I am going to set this password - Password123#@!
using command:
mysql> create user 'ostechnix'@'localhost' identified by 'Password123#@!'; Query OK, 0 rows affected (0.36 sec)
See? It works now! So, in order to fix the "ERROR 1819 (HY000)...
" error, you need to enter a password as per the current password validation policy.
Change password validation policy in MySQL
You can also solve the "ERROR 1819 (HY000)...
" by setting up a lower level password policy.
To do so, run the following command from the mysql prompt:
mysql> SET GLOBAL validate_password.policy = 0;
Or,
mysql> SET GLOBAL validate_password.policy=LOW;
Then check if the password validation policy has been changed to low:
mysql> SHOW VARIABLES LIKE 'validate_password%';
Sample output:
+--------------------------------------+-------+
| Variable_name | Value |
+--------------------------------------+-------+
| validate_password.check_user_name | ON |
| validate_password.dictionary_file | |
| validate_password.length | 8 |
| validate_password.mixed_case_count | 1 |
| validate_password.number_count | 1 |
| validate_password.policy | LOW |
| validate_password.special_char_count | 1 |
+--------------------------------------+-------+
7 rows in set (0.00 sec)
Now you can create a user with a weak password like below:
mysql> create user 'senthil'@'localhost' identified by 'password';
To revert back to MEDIUM level policy, simply run this command from mysql prompt:
mysql> SET GLOBAL validate_password.policy=MEDIUM;
If the password policy doesn't change, exit from the mysql prompt and restart mysql service from your Terminal window:
$ sudo systemctl restart mysql
Now it should work.
Heads Up: One of our reader has pointed out that there is typo in the following command:
mysql> SET GLOBAL validate_password.policy=LOW;
It should be:
mysql> SET GLOBAL validate_password_policy=LOW;
Note the underscore in the above command. Since I have deleted the setup, I have no way of verifying this command. But I assume the command has been changed in the newer versions of MySQL.
Disable password validation policy
If you like to create users with weak password, simply disable the Validate Password
component altogether and re-enable it back after creating the users.

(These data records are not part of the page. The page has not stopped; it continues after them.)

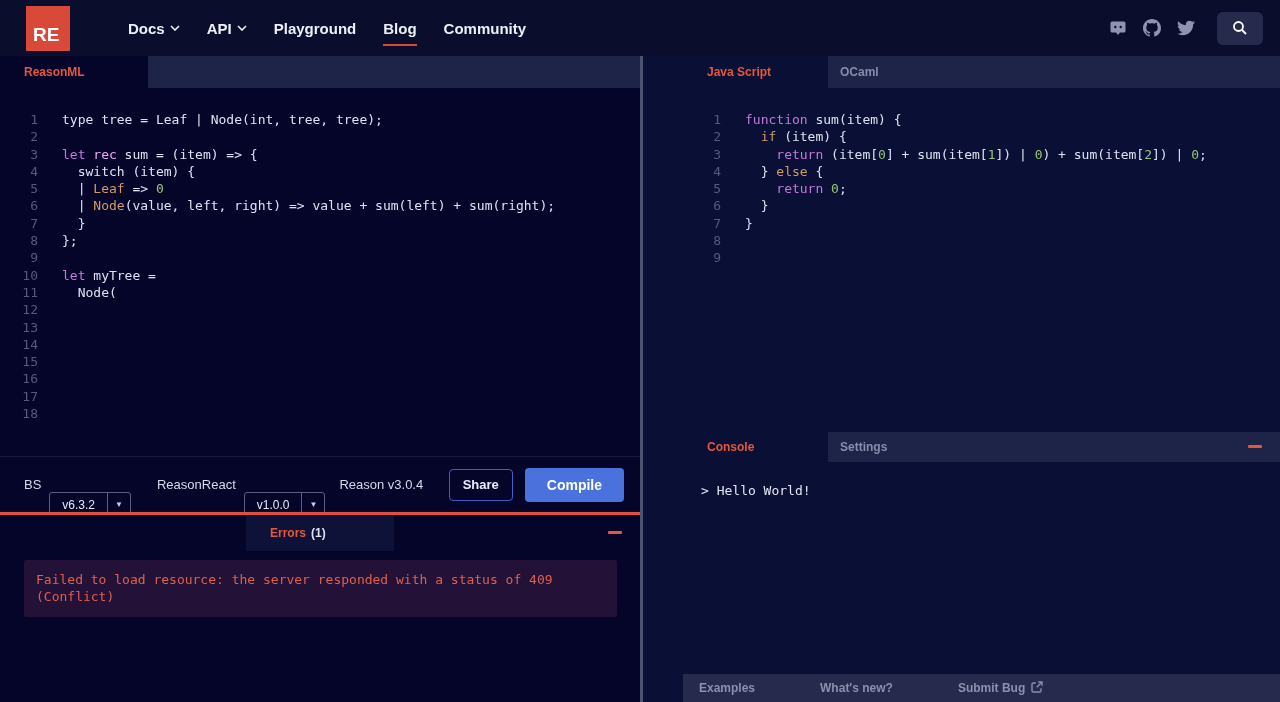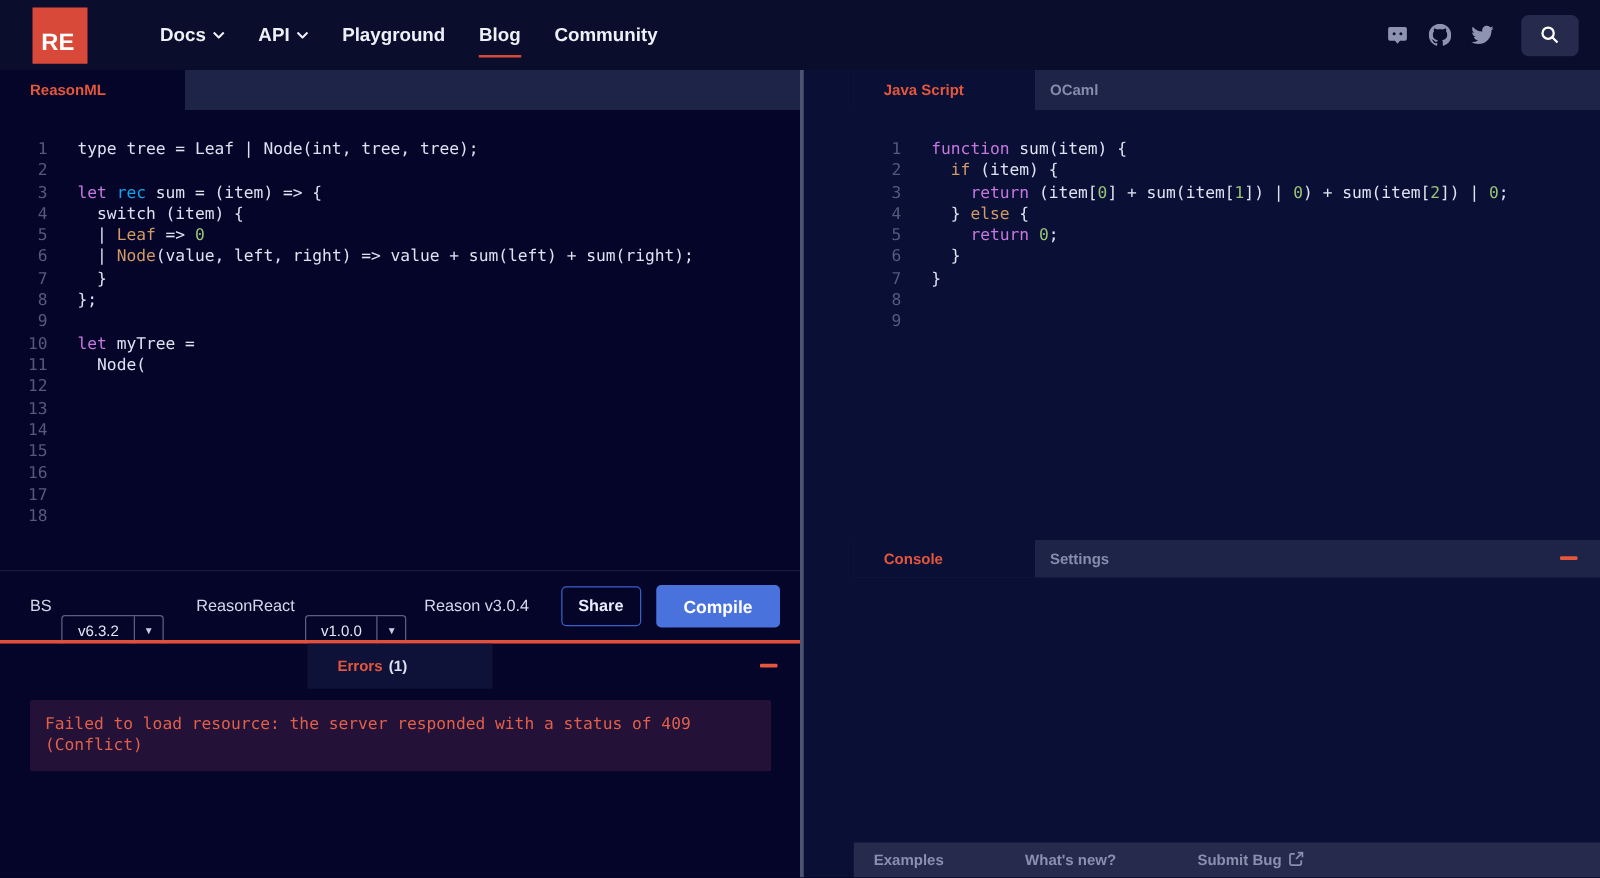--- a/index.html
+++ b/index.html
@@ -47,21 +47,21 @@
     font-family:"DejaVu Sans Mono", monospace; font-size:13px; line-height:17.3px; }
   .editor-left  { height:368px; background:#05052a; }
   .editor-right { height:344px; background:#0a1035; }
   .gutter { position:absolute; left:0; top:23px; width:38px; text-align:right;
     color:#555a7c; user-select:none; }
   .code { position:absolute; left:62px; top:23px; white-space:pre; }
   .cl { min-height:17.3px; }
   .tk-k { color:#c678dd; }  
   .tk-a { color:#d19a66; }  
   .tk-n { color:#98c379; }  
-  .tk-c { color:#0ea5e9; }  
+  .tk-c { color:#f0abfc; }  
   .tk-p { color:#dfe2f1; }  
 
   
   .toolbar { height:56px; flex-shrink:0; background:#05052a; display:flex;
     align-items:center; padding:0 16px 0 24px; border-top:1px solid #161b3e; }
   .tb-label { color:#d5d9ea; font-size:13px; }
   .select { display:inline-flex; align-items:stretch; border:1px solid #5a5f82;
     border-radius:3px; height:26px; margin-left:8px; cursor:pointer;margin-top:40px; }
   .select-value { display:flex; align-items:center; padding:0 12px; color:#e6e9f5;
     font-size:12px; }
@@ -238,20 +238,23 @@
         </div>
       <div class="code"><div class="cl"><span class="tk-k">function</span><span class="tk-p"> sum(item) {</span></div><div class="cl"><span class="tk-p">  </span><span class="tk-a">if</span><span class="tk-p"> (item) {</span></div><div class="cl"><span class="tk-p">    </span><span class="tk-k">return</span><span class="tk-p"> (item[</span><span class="tk-n">0</span><span class="tk-p">] + sum(item[</span><span class="tk-n">1</span><span class="tk-p">]) | </span><span class="tk-n">0</span><span class="tk-p">) + sum(item[</span><span class="tk-n">2</span><span class="tk-p">]) | </span><span class="tk-n">0</span><span class="tk-p">;</span></div><div class="cl"><span class="tk-p">  } </span><span class="tk-a">else</span><span class="tk-p"> {</span></div><div class="cl"><span class="tk-p">    </span><span class="tk-k">return</span><span class="tk-p"> </span><span class="tk-n">0</span><span class="tk-p">;</span></div><div class="cl"><span class="tk-p">  }</span></div><div class="cl"><span class="tk-p">}</span></div><div class="cl">&nbsp;</div><div class="cl">&nbsp;</div></div>
     </div>
 
     <div class="console-strip">
       <div class="tab active-right">Console</div>
       <div class="tab plain">Settings</div>
       <span class="min-dash"></span>
     </div>
 
+    <div class="console-body">
+      <span>&gt; Hello World!</span>
+    </div>
 
     <div class="rfooter">
       <a>Examples</a>
       <a>What's new?</a>
       <a>
         <span>Submit Bug</span>
         <span class="ext-icon">
           <svg viewBox="0 0 12 12">
               <path d="M10 7.2v2.6A1.2 1.2 0 0 1 8.8 11H2.2A1.2 1.2 0 0 1 1 9.8V3.2A1.2 1.2 0 0 1 2.2 2h2.6"></path>
               <path d="M7.2 1H11v3.8"></path>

Log in to the MySQL server:
$ mysql -u root -p
To temporarily disable Validate Password component, run the following command from MySQL prompt:
mysql> UNINSTALL COMPONENT "file://component_validate_password";
Create the users with any password of your choice:
mysql> create user 'kumar'@'localhost' identified by '123456';
Finally, enable Validate Password component:
mysql> INSTALL COMPONENT "file://component_validate_password";
I personally don't recommend changing the policy to lower level or disabling password policy. Be it a database user or normal user, always use a strong password with more than 8 characters including a number, mixed case, and spacial characters.
Conclusion
In this guide, we learned about one of the common MySQL error - ERROR 1819 (HY000): Your password does not satisfy the current policy requirements
and how to fix it in Linux. We also learned how to disable password policy to allow weak passwords in some cases. Personally I recommend you to use a strong password.
6 comments
Very Helpful blog, There is a small Typo please Correct it.
mysql> SET GLOBAL validate_password.policy=LOW; –> Typo not . it would be _
mysql> SET GLOBAL validate_password_policy=LOW;
Make sure SQL_LOG_BIN=0 if this database has any slave server that’s also affected.
MYSQL> SET SQL_LOG_BIN=0;
mysql> select @@SQL_LOG_BIN;
I was going to post that too UZZAL.
mysql> SET GLOBAL validate_password.policy=LOW;
should be…
mysql> SET GLOBAL validate_password_policy=LOW;
After this change worked for me. Thanks great article!
Gracias !!!
thank you
thank you very helpfull i only managed to change it when i disabled the policy the reactivate it
Its worked. I set priority to 0 “LOW” and all done. I’m on local server so, LOW is good for me.